I have a struct representing a nonnegative rational number p/q:

struct rational {
    uint64_t p;
    uint64_t q; // invariant: always > 0
};

I would like to multiply my rational by a uint64 n and get an integer result, rounded down. That is, I would like to calculate:

uint64_t m = (n * r.p)/r.q;

while avoiding intermediate overflow in n * r.p. (Of course the final result may overflow, which is acceptable.)

How can I do this? Is there a way to do it without a high-multiply?

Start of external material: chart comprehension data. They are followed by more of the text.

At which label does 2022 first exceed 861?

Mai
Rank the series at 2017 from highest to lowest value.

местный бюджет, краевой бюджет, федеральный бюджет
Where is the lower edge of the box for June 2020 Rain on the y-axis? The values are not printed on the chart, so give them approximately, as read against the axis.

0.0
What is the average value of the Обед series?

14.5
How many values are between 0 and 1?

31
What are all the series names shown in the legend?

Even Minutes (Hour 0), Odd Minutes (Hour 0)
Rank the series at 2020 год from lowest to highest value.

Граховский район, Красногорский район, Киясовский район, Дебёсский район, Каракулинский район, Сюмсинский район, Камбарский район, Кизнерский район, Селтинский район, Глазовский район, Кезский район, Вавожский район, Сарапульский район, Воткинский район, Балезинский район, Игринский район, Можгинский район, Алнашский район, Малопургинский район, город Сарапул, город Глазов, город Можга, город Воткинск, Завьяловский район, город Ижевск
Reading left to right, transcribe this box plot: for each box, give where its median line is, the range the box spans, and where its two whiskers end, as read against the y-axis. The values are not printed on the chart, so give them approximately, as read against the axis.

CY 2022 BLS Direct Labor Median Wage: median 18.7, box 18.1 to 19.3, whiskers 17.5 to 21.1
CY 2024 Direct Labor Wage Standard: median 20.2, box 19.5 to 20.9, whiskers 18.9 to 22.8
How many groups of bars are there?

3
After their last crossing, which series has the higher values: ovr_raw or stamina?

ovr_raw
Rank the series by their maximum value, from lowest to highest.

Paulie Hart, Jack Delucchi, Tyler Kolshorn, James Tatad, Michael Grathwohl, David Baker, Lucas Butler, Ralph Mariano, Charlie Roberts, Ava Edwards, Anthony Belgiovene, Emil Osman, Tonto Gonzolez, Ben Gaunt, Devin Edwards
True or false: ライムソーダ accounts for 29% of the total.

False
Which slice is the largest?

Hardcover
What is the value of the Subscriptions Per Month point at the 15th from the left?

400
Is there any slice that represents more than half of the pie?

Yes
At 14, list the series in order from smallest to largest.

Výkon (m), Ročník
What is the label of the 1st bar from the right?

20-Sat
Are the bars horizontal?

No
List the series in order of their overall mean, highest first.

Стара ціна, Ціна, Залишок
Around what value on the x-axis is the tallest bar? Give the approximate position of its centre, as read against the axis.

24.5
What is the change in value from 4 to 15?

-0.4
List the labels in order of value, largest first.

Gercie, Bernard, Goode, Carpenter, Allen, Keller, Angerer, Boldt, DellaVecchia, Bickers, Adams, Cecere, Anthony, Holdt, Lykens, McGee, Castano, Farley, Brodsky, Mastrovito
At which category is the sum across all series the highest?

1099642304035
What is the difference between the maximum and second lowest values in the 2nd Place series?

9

(I looked at boost::rational but it does not appear to provide this feature.)

Answer 1

Either 128-bits and you might use Karatsuba multiplication there; or you might use the Chinese Remainder Theorem to represent (n * r.p) mod p1 and also mod p2. The second might be slower.

Answer 2

You can use peasant multiplication:

// requires 0 < c < 2^63
// returns (a * b) / c.
uint64_t multDiv(uint64_t a, uint64_t b, uint64_t c) {
  uint64_t rem = 0;
  uint64_t res = (a / c) * b;
  a = a % c;
  // invariant: a_orig * b_orig = (res * c + rem) + a * b
  // a < c, rem < c.
  while (b != 0) {
    if (b & 1) {
      rem += a;
      if (rem >= c) {
        rem -= c;
        res++;
      }
    }
    b /= 2;
    a *= 2;
    if (a >= c) {
      a -= c;
      res += b;
    }
  }
  return res;
}